My trends in reading have come and gone, and my tastes have changed but Le Guin’s stories have always entranced me. I think of the world of Winter that she created for her novel ‘The Left Hand of Darkness’, with its ambisexual inhabitants who only assume a gender in order to reproduce, the horror of totalitarianism and the striking love story at the heart of the book. Then there is her chilling allegory for environmental degradation and the Vietnam War ‘The Word for World is Forest’, and ‘The Dispossessed’ (subtitled ‘An Ambiguous Utopia’), a marvellous political story about science, community and the ways that very different societies interact. Or there are her short stories she recently collected in two volumes (‘The Unreal and the Real’). It really is difficult to choose which books to recommend because her vision is so deep and so rich. My copy of the novella ‘Forest’ is included in Harlan Ellison’s ground-breaking 1976 anthology ‘Again, Dangerous Visions’ and Ellison’s affectionate foreword to the story refers to Le Guin’s kindness to her fellow writers and her fearlessness as a female writer in a (mainly) masculine world. The musician Sting once recounted meeting the great Gil Evans and singing with his orchestra in a small New York club – he said it was a bit like meeting a wise and benevolent being from Star Trek. I think of Le Guin a bit like that, her poise and imagination contains a wisdom that is both here and also beyond.

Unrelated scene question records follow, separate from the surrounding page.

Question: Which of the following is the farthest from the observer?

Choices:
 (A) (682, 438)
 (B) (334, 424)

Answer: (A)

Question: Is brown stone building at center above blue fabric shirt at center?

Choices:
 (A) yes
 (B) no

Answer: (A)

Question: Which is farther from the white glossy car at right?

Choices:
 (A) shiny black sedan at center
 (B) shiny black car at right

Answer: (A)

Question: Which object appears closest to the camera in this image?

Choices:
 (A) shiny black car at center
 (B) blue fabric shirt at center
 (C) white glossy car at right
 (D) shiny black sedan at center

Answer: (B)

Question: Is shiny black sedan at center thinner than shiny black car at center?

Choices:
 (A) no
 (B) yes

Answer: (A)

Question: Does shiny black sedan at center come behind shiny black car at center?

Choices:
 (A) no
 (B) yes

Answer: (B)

I also remember an interview she gave to the writer China Mieville on BBC Radio 4 on the occasion of her 80th birthday where she was revealed as gracious and witty and someone whose vision remained vital and undimmed by age. I taped the programme when it first came out and hearing of her death I was digging through my shoe-boxes to find the tape and enjoy it again. Out of the many stories she wrote Le Guin knew above all that science fiction could be a way to tell a good story and reflect of issues of race, gender and technology and as Margaret Atwood recently observed “Science fiction is always really about now. What else could it be about?”
Another of my favourite writers passed away recently; in the overcrowded world of crime fiction Sue Grafton is known principally for her series of ‘alphabet’ novels featuring the private investigator Kinsey Millhone. Ms Millhone is an individual and determinedly independent detective who takes no prisoners in her scrupulous investigations. A series with continuing characters can be prone to routine and formula but because Sue Grafton set these books just as determinedly in the pre- internet and mobile age so Kinsey has to solve her cases the old fashioned way, this perspective makes these stories individual and compelling because the reader has to enter that almost forgotten time before technology ruled our lives. Given a cast of a characters and a sympathetic heroine you have a near perfect formula.
In my opinion Kinsey is as near to an old fashioned gumshoe as you can get since the age of Chandler and Hammett. She doggedly follows every lead and works hard to bring justice to her clients. Every book from ‘A is for Alibi’ to ‘Y is for Yesterday’ has its fair share of thrills and spills and the darkness that inevitably comes with dealing with crime. But now the series is over, and the saddest words I read in the statement made by Sue Grafton’s family were that, apart from the passing of a great writer, in her case, the alphabet would end with ‘Y’ as nobody else would finish the sequence!
Two voices stilled, but the books remain. Rest in peace.